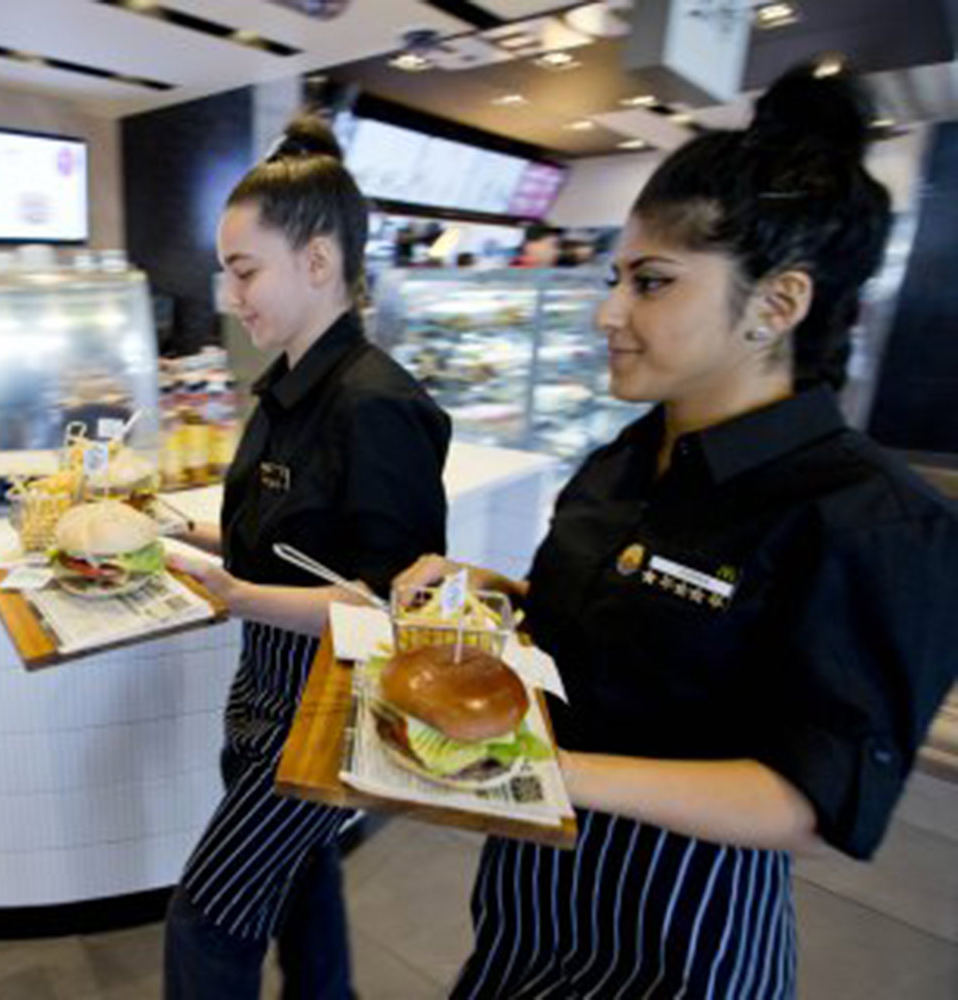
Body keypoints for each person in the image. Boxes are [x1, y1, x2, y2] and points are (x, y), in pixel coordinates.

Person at [394, 64, 958, 999]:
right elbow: (639, 629)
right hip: (532, 887)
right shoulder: (628, 453)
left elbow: (815, 803)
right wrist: (497, 589)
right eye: (616, 277)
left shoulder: (869, 519)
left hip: (681, 936)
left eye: (651, 283)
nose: (609, 312)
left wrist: (557, 770)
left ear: (777, 304)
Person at [167, 114, 452, 998]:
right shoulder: (285, 391)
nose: (233, 294)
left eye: (245, 270)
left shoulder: (375, 406)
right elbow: (284, 545)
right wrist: (174, 536)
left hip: (324, 713)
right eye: (228, 272)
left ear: (319, 261)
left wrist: (238, 596)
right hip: (263, 693)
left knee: (209, 917)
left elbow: (395, 607)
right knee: (301, 887)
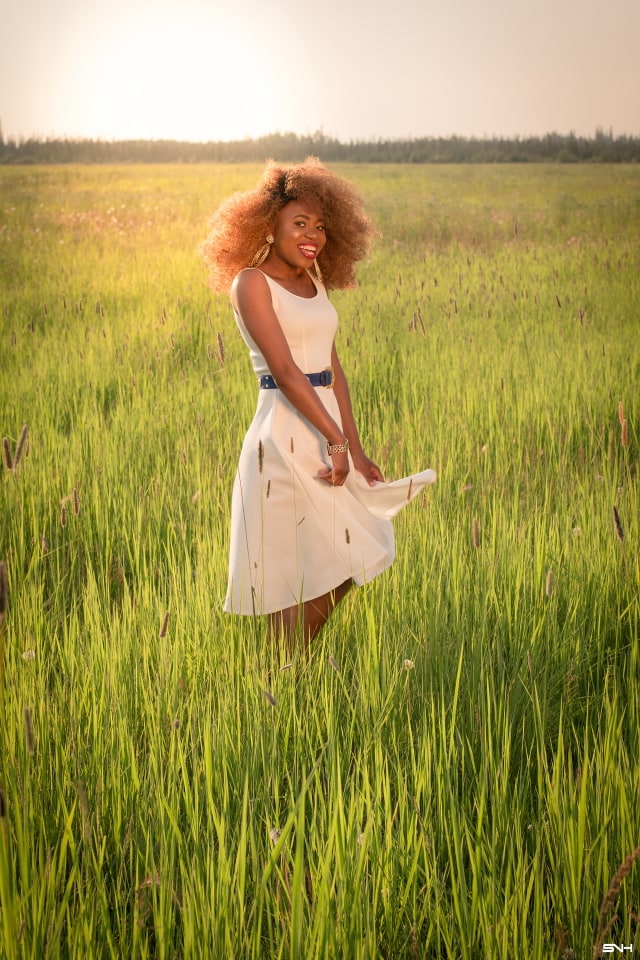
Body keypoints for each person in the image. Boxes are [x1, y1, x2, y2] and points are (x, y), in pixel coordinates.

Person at [201, 157, 435, 647]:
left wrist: (354, 444)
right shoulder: (251, 283)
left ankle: (289, 668)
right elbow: (286, 373)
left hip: (326, 427)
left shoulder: (314, 281)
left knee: (355, 549)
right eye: (300, 223)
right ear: (269, 224)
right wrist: (334, 441)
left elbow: (333, 369)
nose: (313, 236)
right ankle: (284, 677)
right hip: (284, 439)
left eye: (322, 225)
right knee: (293, 571)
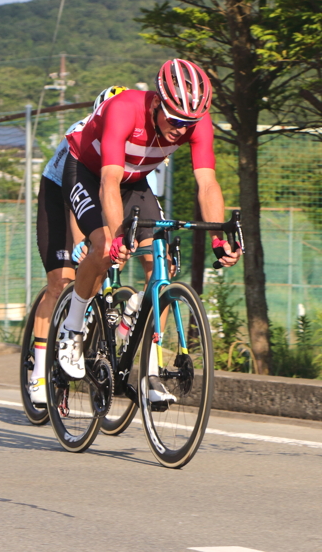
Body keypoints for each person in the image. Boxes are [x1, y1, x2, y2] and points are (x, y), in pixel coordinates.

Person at [56, 59, 241, 403]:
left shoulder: (196, 125)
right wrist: (112, 238)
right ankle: (72, 327)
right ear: (157, 102)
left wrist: (218, 237)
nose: (181, 130)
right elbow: (109, 181)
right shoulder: (124, 110)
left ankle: (149, 370)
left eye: (189, 124)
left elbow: (207, 184)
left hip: (135, 181)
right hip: (88, 171)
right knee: (102, 247)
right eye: (174, 120)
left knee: (163, 268)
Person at [26, 86, 127, 406]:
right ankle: (38, 372)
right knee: (60, 282)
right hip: (59, 194)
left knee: (105, 262)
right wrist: (82, 241)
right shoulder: (81, 132)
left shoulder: (129, 142)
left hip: (100, 190)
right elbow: (75, 198)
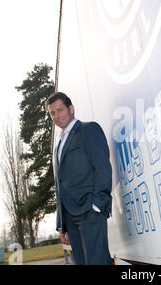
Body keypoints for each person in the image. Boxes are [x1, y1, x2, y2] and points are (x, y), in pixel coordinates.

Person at [46, 92, 113, 265]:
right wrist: (61, 222)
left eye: (60, 110)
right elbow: (59, 185)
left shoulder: (88, 130)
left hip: (90, 212)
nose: (56, 116)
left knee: (97, 262)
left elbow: (102, 168)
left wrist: (97, 205)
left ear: (71, 108)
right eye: (52, 113)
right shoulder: (59, 145)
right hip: (70, 217)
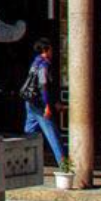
####
▶ GOAL OF THE EXERCISE
Write out each line above that contains the word "elbow".

▶ TASK OUTPUT
right elbow: (639, 629)
left elbow: (815, 803)
right elbow: (284, 545)
left elbow: (395, 607)
right elbow: (286, 373)
left elbow: (333, 369)
right elbow: (109, 181)
left elbow: (207, 184)
right elbow: (75, 198)
right elbow: (59, 185)
left elbow: (102, 168)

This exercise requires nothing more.